Ich konnte ebenfalls einen Schrank und ein Bücherregal mit Unterlagen erkennen, zwischen denen auch Kriminalromane standen. Irgendwie war ich überrascht, dass Ace freiwillig Bücher las. Ich dachte eher, dass das Sabos Interessen waren, den Schwarzhaarige hielt ich für jemanden, der lieber kämpfte.  So konnte man sich täuschen oder ihm war manchmal einfach so langweilig, dass er sogar freiwillig ein Buch anfasste.

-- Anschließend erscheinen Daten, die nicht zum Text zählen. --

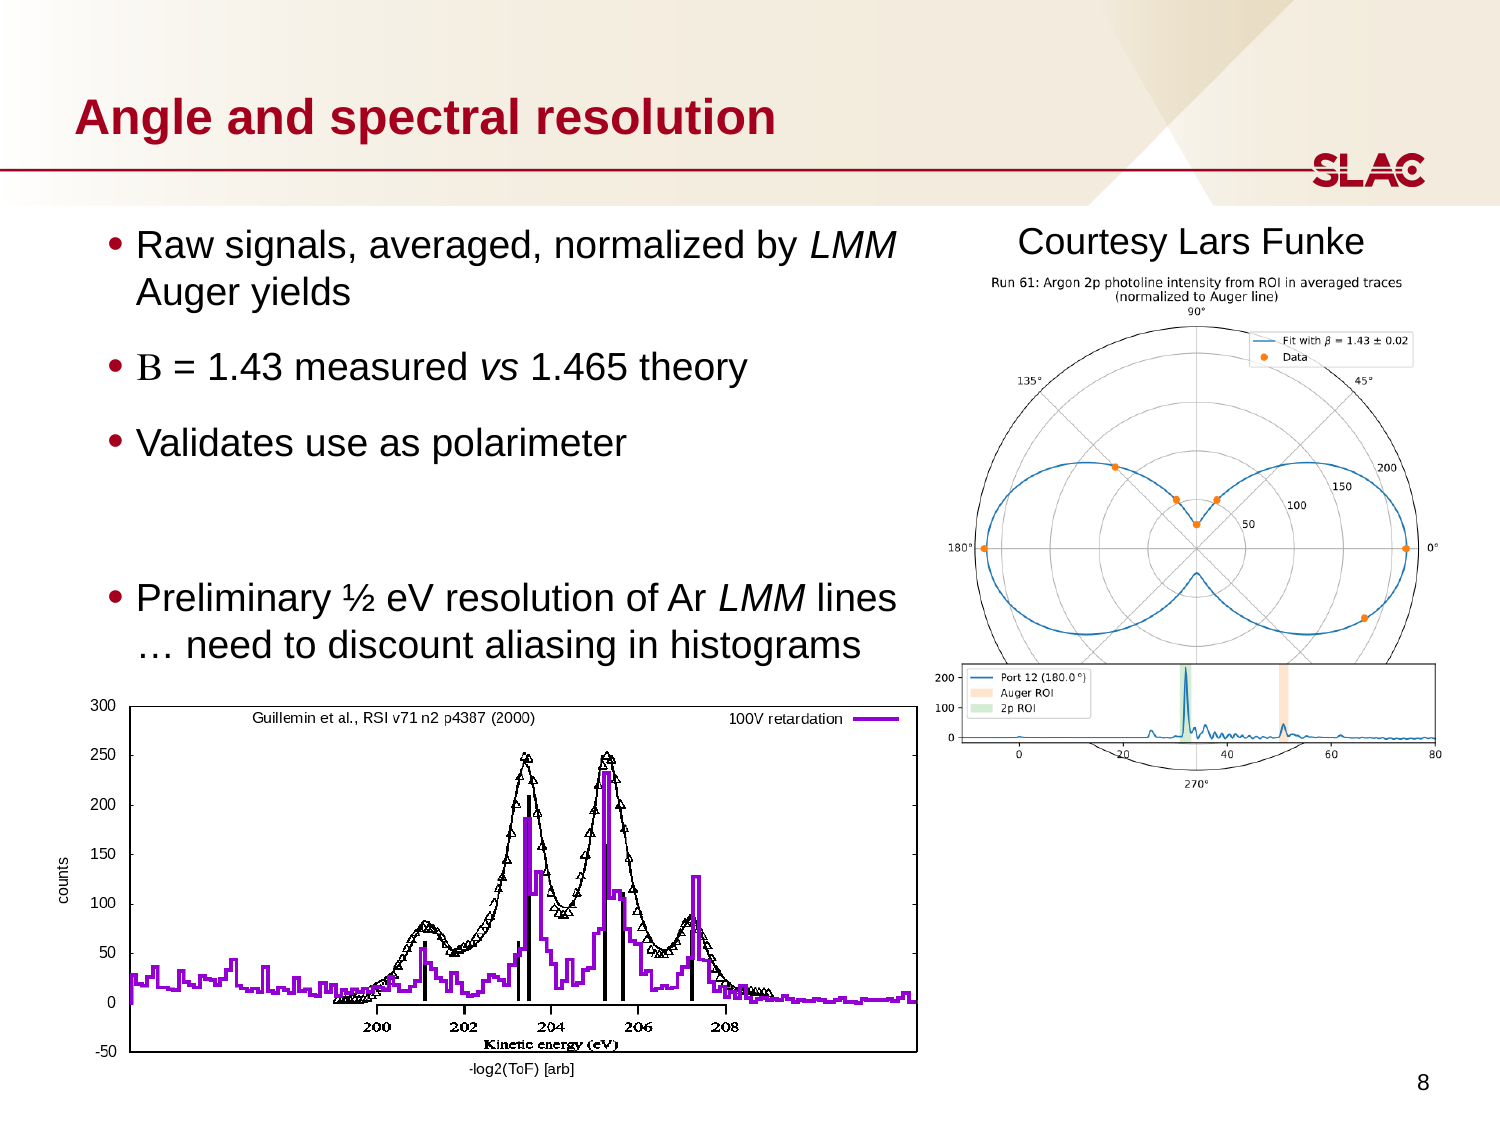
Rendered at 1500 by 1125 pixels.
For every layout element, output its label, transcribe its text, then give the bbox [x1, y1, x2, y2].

title Angle and spectral resolution [74, 21, 1404, 145]
text_box Courtesy Lars Funke [1002, 213, 1381, 271]
list Raw signals, averaged, normalized by LMM Auger yields B = 1.43 measured vs 1.465 theory Validates use as polarimeter Preliminary ½ eV resolution of Ar LMM lines … need to discount aliasing in histograms [63, 219, 946, 676]
picture [45, 269, 1456, 1081]
picture [0, 0, 1500, 206]
slide_number 13 [1405, 1036, 1458, 1125]
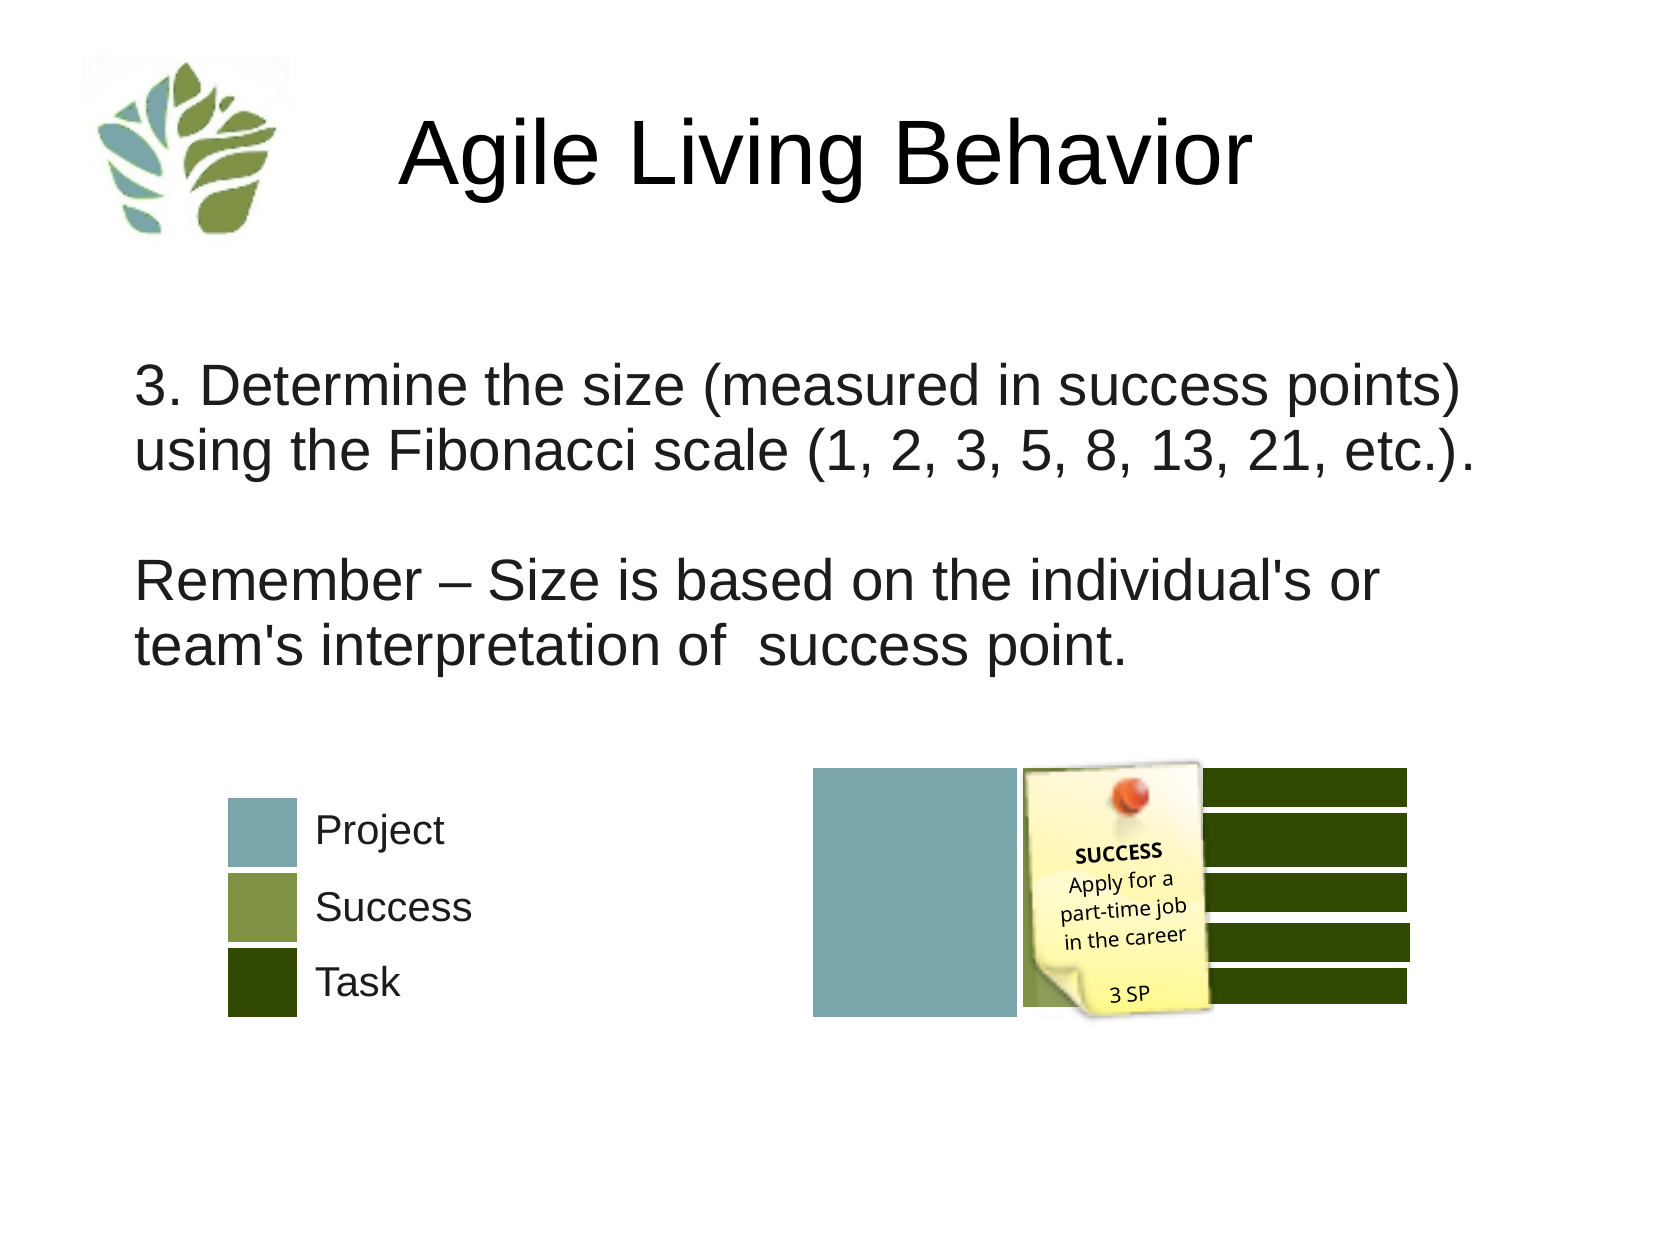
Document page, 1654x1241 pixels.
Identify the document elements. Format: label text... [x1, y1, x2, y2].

title Agile Living Behavior [291, 49, 1571, 257]
text_box [225, 795, 301, 1021]
text_box [1246, 765, 1411, 916]
picture [990, 749, 1246, 1026]
picture [82, 49, 291, 258]
text_box 3. Determine the size (measured in success points) using the Fibonacci scale (1, 2, 3, 5, 8, 13, 21, etc.). Remember – Size is based on the individual's or team's interpretation of success point. [120, 345, 1531, 684]
text_box SUCCESS Apply for a part-time job in the career 3 SP [1035, 825, 1215, 1026]
text_box Task [300, 950, 586, 1013]
text_box Success [300, 875, 586, 938]
text_box [810, 765, 990, 1021]
text_box [1246, 919, 1414, 1007]
text_box Project [300, 799, 586, 862]
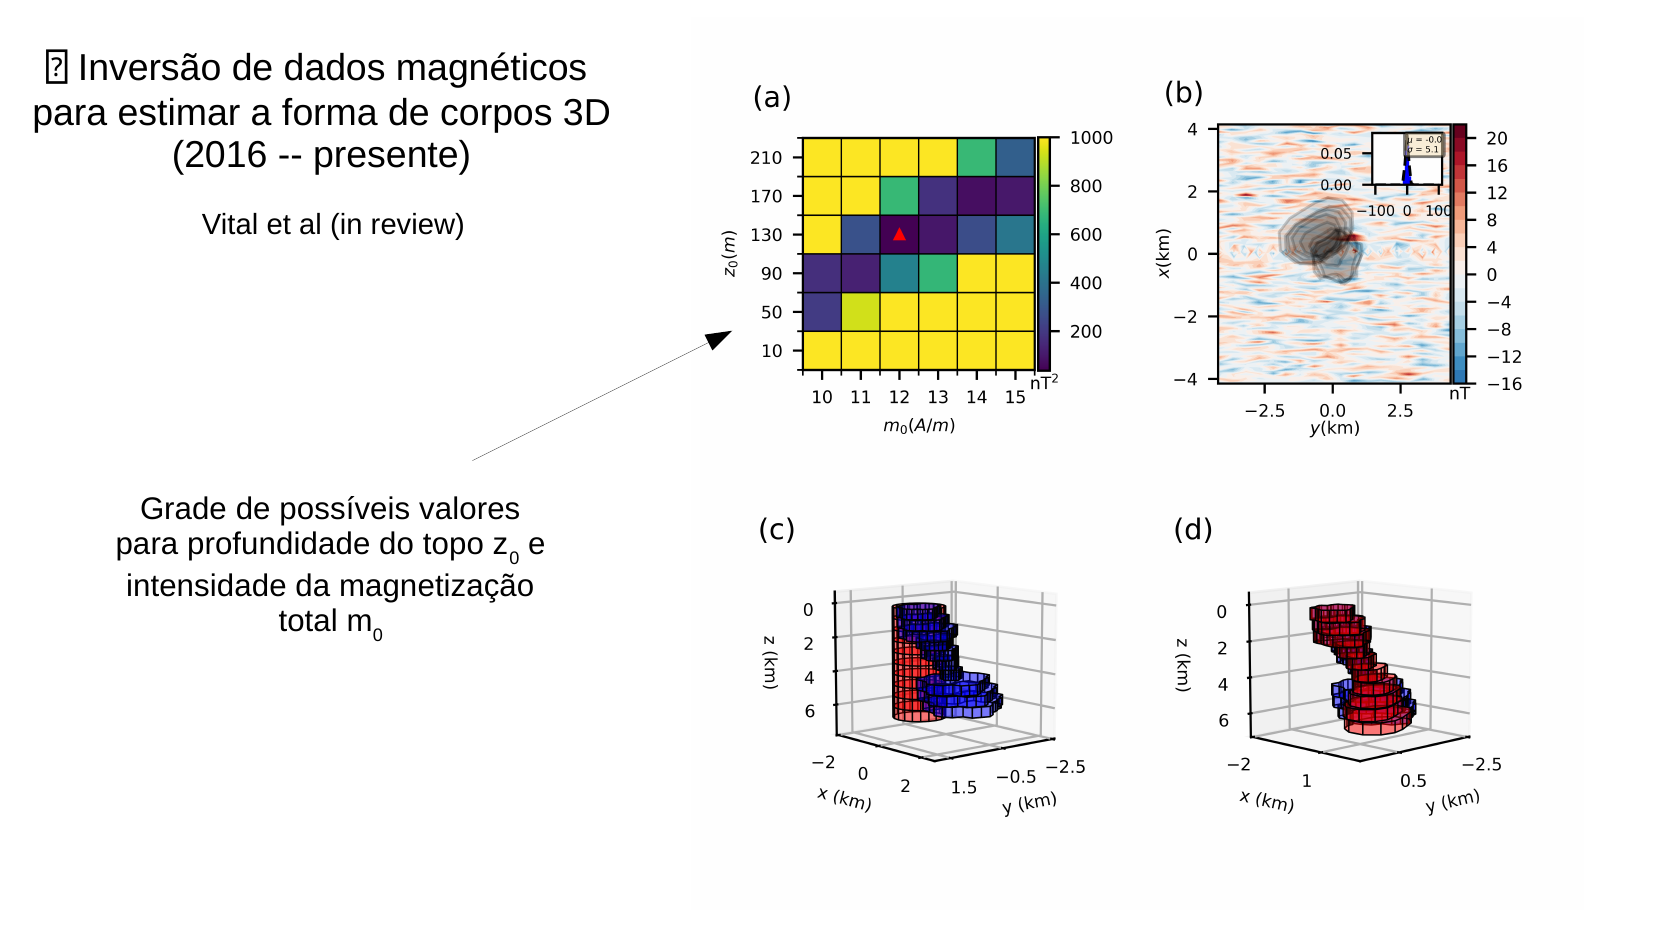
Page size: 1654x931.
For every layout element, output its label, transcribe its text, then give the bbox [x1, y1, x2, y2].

picture [691, 17, 1584, 910]
text_box Grade de possíveis valores para profundidade do topo z0 e intensidade da magnetização total m0 [94, 484, 567, 721]
text_box ⍰ Inversão de dados magnéticos para estimar a forma de corpos 3D (2016 -- presente) [17, 32, 626, 213]
text_box Vital et al (in review) [85, 200, 582, 249]
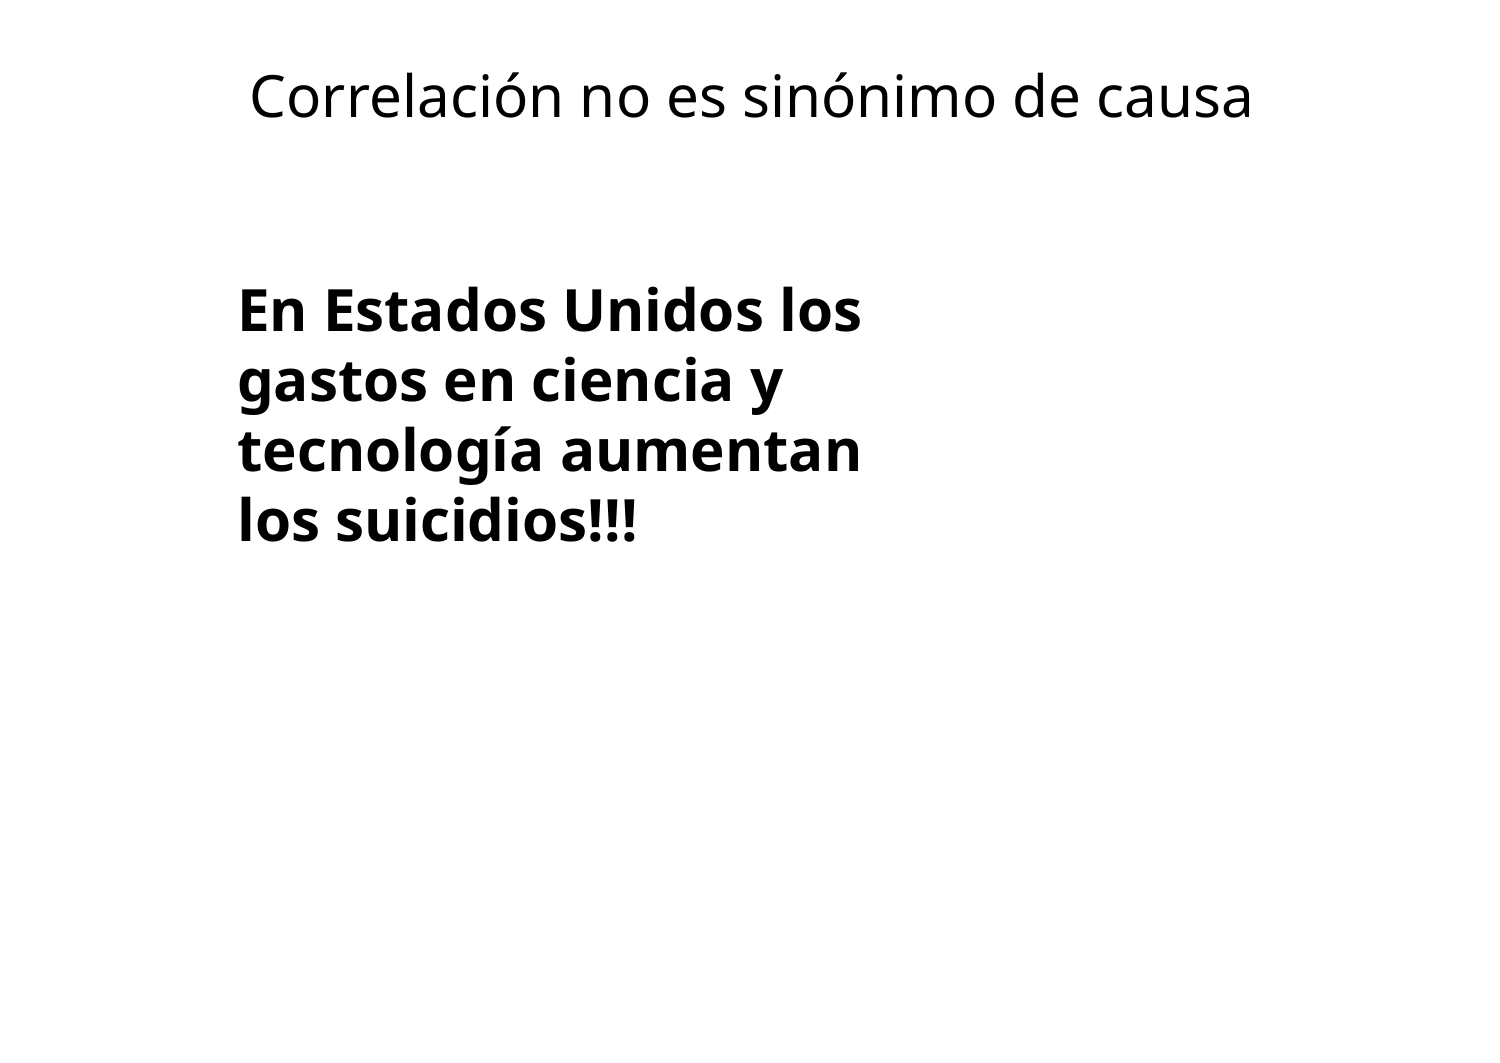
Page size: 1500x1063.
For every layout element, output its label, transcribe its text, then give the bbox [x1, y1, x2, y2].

text_box Correlación no es sinónimo de causa [235, 51, 1269, 138]
text_box En Estados Unidos los gastos en ciencia y tecnología aumentan los suicidios!!! [222, 265, 950, 562]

Einen schwarzen Sessel, der mich sehr an den erinnerte, den ich fürs gemütliche Lesen zu Hause hatte, hatte er auch. Im Generellen war die Einrichtung recht dunkel gehalten. Die Möbel bestanden alle aus Schwarzeiche, soweit ich das sehen konnte. Sein Schreibtisch und der dazugehörige Stuhl waren keine Ausnahme. Nur der Bettbezug war hellgrau. An den Wänden hingen Steckbriefe von verschiedenen Piraten und natürlich hatte Ace seinen eigenen auch aufgehängt. Ich konnte mir vorstellen, dass er glücklich war, so ein hohes Kopfgeld zu haben. Über der Tür befand sich eine Uhr. Es war grade kurz nach elf Uhr morgens. Ich war bestimmt schon mehrere Stunden wach.
Nachdem ich mich genug in der Kajüte umgesehen hatte, fing ich endlich an meine immer noch nassen Haare zu kämmen. Das konnte jetzt etwas dauern. Bis ich fertig war, hatte die Sommersprosse seinen Bericht bestimmt auch fertig, ansonsten konnte ich auch noch das Buch weiterlesen, dass ich auf der Insel angefangen hatte. Wie hieß die Insel eigentlich noch mal? Ich glaube es war irgendwas mit 'K'... K... Ka... Kanul! so war ihr Name! Das hatte mir die Frau in der Bücherei gesagt.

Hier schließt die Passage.